MOSES IN MIDIAN

By: Ely Lagajino

And after you have suffered a little while, the God of all grace, who has called you to his eternal glory in Christ, will himself restore, confirm, strengthen, and establish you. 1 Peter 5:10  (ESV)

Moses flees from Egypt. He crosses the long desert and reaches Arabia, particularly the Midian country, located at the southern point of Mount Horeb. Midian is the fourth son of Keturah, Abraham’s wife, after the death of Sarah. 

Upon arrival, Moses looks for a well of water to quench his thirst and regain his strength while waiting for acquaintances. Then, seven ladies arrive to water their sheep. As they fetch water, they stare at the handsome Egyptian once in a while. Suddenly a group of loud shepherd bullies appear and harass the ladies with their sheep to provide water for their own sheep.

Moses waits for an opportunity. Then he pushes out the water boys in favor of the ladies who came ahead of them. With his strength as an Egyptian military general, the water boys become waterless boys, for they cannot equal the stranger’s power.

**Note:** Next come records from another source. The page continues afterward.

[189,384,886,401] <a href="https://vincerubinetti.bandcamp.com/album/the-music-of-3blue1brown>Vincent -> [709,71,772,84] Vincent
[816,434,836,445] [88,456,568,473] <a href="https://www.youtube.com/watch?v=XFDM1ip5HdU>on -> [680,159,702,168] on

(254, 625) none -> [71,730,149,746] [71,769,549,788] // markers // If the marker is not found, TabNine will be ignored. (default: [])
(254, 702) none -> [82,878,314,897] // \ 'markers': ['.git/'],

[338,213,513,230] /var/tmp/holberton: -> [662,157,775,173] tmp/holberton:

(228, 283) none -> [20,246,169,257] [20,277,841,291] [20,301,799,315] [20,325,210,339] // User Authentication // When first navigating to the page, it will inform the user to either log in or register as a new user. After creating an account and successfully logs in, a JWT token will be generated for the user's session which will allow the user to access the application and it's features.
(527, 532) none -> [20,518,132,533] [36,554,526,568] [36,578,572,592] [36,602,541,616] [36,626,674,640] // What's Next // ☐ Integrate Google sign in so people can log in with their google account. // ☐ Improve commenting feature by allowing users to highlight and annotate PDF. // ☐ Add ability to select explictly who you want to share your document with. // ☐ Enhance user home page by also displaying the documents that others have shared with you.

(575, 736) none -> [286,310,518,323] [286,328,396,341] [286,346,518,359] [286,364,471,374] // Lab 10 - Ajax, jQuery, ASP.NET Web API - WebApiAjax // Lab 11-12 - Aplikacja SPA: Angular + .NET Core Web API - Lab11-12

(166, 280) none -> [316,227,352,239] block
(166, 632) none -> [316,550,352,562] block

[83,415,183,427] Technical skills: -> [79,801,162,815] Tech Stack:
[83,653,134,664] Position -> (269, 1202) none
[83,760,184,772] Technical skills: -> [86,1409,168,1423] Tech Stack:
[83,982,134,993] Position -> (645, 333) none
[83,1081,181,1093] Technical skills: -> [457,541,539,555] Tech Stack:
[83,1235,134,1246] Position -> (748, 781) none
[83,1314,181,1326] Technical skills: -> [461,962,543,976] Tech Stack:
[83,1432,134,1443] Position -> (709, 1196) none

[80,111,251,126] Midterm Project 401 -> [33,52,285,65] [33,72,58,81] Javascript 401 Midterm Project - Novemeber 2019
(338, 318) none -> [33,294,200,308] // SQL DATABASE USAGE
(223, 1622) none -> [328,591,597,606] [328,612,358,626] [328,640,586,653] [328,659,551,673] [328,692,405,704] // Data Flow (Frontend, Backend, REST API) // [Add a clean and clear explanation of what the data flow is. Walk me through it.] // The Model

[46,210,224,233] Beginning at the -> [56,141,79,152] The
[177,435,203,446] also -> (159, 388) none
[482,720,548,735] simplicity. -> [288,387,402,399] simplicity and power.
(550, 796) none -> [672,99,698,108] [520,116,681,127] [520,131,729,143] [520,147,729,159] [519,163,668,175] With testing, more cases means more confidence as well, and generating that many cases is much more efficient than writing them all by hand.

When the ladies reach home, their father, Jethro, a priest of Midian questions them. “Why did you come back so early this afternoon?” 

“There were bullies at the well, Father, but a strong and handsome Egyptian man defended us.” The ladies chorus. 

“But that’s impossible, why would an Egyptian help Midian women? Where is this Egyptian man, you say?” 

“He’s at the well, Father.” 

“Go, invite him to stay with us.” Jethro insists.

By defending Jethro’s daughters Moses, a Hebrew, not an Egyptian, gains a meal, and not very long, a wife, and an overseas job. He marries Zipporah, one of the daughters, and he becomes a shepherd like them.

In Egypt, Moses wanted to liberate the Israelites, but he was not prepared for the work. He needs to learn the lesson of faith, not to rely on human strength but on God’s power.

As a shepherd in Midian, Moses is trained for compassion, patience, and forgiveness (PP p.258). God allows him 40 years in Midian to prepare for the great task ahead.